One of these days I’m going to start thinking ahead and actually do the things that need to be done around the house to keep my wife happy and disaster at bay.
Unfortunately, I’m not very good at planning and so must occasionally suffer the consequences.
Our gutters are a perfect example of a job that escaped my notice until it was too late.
Judging by what happened last week, I really should be up on a ladder to clean the leaves out of them right now. Instead, I’m kicked back in my favorite chair mindlessly watching a “Pawn Stars” marathon and trying to come up with excuses to tell my wife when she asks why our heat pump isn’t working, again.
For the alert homeowner, gutters and heat pumps don’t have much to do with each other. But they do at my house.
That’s because our heat pump is situated in the worst possible location: directly beneath the precise point where rainwater gets backed up and overflows.
Saying our gutters simply overflow doesn’t seem to do justice to what happens when a big rain storm stalls over our house. It’s actually more dramatic.
Much more dramatic.
Think Niagara Falls emptying its fury directly into our heat pump and you get the picture.
The first heavy rainstorm of the fall usually serves as a pretty good reminder that our gutters need attention. All I have to do during a deluge is open the back door to observe:
a) rainwater rushing off the roof into the gutters.
b) rainwater with no place to go because our gutters are clogged with leaves.
c) buckets and buckets of rainwater pouring into our heat pump.

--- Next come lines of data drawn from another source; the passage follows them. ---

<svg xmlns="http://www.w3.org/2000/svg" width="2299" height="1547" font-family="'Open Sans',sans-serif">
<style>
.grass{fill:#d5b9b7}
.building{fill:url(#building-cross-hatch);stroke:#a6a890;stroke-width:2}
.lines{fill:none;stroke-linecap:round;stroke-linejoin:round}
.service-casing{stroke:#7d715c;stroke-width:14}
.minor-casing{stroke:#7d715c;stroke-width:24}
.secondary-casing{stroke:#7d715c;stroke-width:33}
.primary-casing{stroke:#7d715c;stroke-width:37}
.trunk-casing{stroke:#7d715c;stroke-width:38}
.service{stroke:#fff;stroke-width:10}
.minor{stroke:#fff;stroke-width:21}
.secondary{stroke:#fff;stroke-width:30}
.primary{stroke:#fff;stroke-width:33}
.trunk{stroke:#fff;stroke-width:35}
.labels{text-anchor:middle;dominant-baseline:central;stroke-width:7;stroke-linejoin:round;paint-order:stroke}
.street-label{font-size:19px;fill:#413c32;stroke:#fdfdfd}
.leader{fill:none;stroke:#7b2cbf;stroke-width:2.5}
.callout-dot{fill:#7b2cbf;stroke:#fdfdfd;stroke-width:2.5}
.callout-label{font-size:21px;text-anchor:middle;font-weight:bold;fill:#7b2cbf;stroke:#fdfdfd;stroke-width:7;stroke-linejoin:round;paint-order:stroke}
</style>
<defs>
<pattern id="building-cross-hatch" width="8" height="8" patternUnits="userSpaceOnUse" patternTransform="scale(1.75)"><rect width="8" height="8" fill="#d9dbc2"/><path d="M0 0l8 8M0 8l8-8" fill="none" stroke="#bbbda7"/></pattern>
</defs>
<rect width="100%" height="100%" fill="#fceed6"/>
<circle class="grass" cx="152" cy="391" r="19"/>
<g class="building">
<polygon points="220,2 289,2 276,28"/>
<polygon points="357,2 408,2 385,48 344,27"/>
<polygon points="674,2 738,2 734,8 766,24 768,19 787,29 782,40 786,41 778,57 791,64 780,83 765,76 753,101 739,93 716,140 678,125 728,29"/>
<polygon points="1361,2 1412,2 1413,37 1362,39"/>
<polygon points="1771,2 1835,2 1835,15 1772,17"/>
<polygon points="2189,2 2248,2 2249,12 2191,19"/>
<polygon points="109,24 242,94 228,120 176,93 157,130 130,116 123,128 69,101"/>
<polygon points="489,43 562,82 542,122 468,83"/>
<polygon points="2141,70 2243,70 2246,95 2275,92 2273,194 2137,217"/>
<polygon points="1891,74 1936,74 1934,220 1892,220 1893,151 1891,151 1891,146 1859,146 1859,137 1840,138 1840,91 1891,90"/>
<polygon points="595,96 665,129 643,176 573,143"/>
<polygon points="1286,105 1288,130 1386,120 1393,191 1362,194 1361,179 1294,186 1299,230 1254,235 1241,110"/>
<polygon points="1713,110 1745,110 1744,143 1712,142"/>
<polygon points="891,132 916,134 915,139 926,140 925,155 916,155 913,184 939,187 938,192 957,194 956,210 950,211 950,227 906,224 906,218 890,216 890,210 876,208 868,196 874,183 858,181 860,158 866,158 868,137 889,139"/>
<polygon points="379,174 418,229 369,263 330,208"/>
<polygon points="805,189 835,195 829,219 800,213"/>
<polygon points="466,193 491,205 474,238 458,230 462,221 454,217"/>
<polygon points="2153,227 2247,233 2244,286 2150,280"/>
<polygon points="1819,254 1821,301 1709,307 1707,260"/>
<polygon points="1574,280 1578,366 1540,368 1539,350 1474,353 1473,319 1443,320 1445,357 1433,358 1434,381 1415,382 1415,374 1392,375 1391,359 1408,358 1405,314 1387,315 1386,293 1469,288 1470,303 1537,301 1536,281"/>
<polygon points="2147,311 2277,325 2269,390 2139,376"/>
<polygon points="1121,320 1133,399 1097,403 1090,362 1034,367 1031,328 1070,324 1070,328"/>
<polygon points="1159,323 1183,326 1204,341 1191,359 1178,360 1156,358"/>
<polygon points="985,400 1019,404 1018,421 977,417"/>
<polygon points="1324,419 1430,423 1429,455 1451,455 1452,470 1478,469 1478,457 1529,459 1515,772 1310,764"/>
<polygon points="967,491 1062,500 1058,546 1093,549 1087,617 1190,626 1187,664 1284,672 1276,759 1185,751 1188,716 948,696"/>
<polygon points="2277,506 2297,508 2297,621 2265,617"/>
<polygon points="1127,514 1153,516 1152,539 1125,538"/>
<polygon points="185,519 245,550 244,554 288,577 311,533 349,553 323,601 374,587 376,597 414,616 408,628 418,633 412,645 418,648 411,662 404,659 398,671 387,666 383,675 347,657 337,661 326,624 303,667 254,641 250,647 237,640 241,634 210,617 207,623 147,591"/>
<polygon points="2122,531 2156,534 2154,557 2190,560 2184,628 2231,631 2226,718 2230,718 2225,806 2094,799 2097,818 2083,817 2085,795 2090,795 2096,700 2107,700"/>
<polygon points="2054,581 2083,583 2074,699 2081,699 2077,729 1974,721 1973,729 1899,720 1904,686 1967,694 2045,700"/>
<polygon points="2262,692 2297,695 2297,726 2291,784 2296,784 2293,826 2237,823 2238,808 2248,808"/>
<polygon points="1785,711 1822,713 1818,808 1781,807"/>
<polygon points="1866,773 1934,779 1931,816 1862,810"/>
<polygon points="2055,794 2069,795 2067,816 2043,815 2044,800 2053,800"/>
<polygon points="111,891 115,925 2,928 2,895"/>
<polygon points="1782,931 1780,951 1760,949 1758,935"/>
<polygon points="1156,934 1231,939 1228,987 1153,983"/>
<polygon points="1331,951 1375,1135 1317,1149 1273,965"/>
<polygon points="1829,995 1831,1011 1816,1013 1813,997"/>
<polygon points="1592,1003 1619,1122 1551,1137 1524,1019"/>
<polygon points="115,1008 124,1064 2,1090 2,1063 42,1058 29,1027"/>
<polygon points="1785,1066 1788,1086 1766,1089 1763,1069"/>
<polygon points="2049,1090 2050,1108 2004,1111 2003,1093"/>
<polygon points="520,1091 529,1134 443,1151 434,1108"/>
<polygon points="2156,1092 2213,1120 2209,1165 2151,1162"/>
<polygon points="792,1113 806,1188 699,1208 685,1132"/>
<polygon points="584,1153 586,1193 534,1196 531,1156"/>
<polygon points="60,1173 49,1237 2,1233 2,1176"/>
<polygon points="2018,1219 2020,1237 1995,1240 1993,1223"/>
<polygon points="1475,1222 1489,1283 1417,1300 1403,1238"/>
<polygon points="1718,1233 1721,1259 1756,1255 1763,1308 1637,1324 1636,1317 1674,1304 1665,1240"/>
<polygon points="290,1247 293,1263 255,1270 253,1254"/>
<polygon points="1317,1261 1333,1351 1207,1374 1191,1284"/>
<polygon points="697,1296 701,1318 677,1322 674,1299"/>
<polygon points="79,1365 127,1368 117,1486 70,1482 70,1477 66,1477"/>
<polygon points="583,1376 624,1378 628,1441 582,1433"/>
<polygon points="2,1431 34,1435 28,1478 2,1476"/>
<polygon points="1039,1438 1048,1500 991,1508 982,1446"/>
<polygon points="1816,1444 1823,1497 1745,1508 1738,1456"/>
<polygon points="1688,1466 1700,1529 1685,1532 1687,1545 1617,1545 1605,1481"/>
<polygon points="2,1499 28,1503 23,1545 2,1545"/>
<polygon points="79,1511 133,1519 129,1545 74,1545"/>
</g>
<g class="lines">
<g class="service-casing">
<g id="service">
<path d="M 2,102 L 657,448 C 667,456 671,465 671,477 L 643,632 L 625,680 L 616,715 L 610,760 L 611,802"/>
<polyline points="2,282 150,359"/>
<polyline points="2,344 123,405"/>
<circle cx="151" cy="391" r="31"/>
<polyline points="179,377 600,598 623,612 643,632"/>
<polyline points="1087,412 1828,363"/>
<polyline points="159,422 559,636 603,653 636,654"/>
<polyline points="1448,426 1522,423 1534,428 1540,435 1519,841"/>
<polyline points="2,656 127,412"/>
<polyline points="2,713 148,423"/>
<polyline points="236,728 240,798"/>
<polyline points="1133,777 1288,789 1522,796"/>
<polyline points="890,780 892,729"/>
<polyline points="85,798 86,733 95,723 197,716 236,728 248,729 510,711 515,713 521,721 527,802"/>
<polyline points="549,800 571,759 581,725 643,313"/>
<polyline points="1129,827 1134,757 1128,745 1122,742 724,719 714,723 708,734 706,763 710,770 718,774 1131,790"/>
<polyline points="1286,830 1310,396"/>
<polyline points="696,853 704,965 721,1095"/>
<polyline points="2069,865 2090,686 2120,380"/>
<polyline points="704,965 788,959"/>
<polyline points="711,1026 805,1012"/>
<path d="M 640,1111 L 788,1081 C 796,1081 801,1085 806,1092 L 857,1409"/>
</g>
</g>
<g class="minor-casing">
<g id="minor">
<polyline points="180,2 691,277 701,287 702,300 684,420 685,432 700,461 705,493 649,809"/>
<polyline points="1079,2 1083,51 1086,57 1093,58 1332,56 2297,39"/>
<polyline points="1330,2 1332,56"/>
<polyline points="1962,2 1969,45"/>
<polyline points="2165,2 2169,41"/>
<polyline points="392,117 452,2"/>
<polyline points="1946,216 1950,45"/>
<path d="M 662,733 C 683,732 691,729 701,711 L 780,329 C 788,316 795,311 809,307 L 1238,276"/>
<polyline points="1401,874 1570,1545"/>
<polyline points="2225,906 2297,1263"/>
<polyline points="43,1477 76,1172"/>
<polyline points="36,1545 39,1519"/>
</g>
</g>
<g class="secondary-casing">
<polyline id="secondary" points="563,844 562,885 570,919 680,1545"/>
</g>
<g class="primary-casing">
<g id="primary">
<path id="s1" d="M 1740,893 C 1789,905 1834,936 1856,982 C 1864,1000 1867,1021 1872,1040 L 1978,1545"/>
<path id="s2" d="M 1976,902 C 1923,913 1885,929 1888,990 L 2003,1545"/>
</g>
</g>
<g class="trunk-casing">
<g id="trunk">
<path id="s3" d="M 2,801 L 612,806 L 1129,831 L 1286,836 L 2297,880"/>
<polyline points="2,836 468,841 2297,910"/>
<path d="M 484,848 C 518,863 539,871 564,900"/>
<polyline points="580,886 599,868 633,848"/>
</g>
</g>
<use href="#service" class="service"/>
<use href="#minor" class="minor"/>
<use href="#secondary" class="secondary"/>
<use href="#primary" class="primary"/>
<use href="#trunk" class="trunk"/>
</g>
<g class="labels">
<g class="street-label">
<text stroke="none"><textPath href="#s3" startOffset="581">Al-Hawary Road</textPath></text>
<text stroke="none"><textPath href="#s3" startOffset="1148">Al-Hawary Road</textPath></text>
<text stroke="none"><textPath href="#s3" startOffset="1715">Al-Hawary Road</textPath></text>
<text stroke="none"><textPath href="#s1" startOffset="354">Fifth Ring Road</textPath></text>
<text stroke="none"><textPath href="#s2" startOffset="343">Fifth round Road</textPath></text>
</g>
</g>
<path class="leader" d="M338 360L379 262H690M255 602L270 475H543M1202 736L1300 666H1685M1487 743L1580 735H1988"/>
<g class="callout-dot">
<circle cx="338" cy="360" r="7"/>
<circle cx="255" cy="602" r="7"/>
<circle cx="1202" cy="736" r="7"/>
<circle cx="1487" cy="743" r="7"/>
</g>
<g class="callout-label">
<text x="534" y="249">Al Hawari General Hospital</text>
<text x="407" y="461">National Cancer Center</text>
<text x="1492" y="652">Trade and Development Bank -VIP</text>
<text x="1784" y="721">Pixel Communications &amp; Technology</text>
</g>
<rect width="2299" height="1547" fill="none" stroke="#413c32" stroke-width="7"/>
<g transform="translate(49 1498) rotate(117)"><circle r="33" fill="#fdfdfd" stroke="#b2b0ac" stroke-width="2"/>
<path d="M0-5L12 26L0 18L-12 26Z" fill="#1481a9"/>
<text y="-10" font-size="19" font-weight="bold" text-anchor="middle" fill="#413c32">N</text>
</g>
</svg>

d) rainwater being sprayed everywhere by our heat pump’s fan.
At that point, I think to myself that I really ought to shimmy up the ladder. A few days later I usually do and the problem is taken care of.
But last week’s storm was different.
It was cold.
So cold, our heat pump couldn’t handle all the water pouring into it.
When I got home from work the morning before Thanksgiving, my wife informed me that our rickety old heat pump was making a funnier noise than usual.
I saw why when I looked outside.
It was encased in ice.
A couple of days later, our heat pump fixit guy stopped by, took a look around, stepped up on our back deck’s railing to get a look inside our gutters and said, “I don’t think anything is wrong with your heat pump.”
I almost begged to differ but thought better of it when he went on to explain that the freezing temperatures combined with all the water from our gutter simply froze our heat pump in its tracks. He said to give him a call if it didn’t work properly once all the ice melts.
Before you start chuckling and feeling all superior because I somehow couldn’t figure that out on my own, my fixit guy suggested that I’m not the only failed homeowner around with heat pump problems. He told me he’d been much busier than usual because the storm that blew through before Thanksgiving had taken a lot of people in our region by surprise.
But that doesn’t ameliorate the fact that our geriatric heat pump is nearing the end of its usefulness. Sometime soon, we are going to have to invest in a new one, but not today.
Today, I’m dragging the ladder out of the garage.
But first I’m dying to see if the “Pawn Stars” are going to buy that huge collection of “Lone Ranger” memorabilia they’re considering.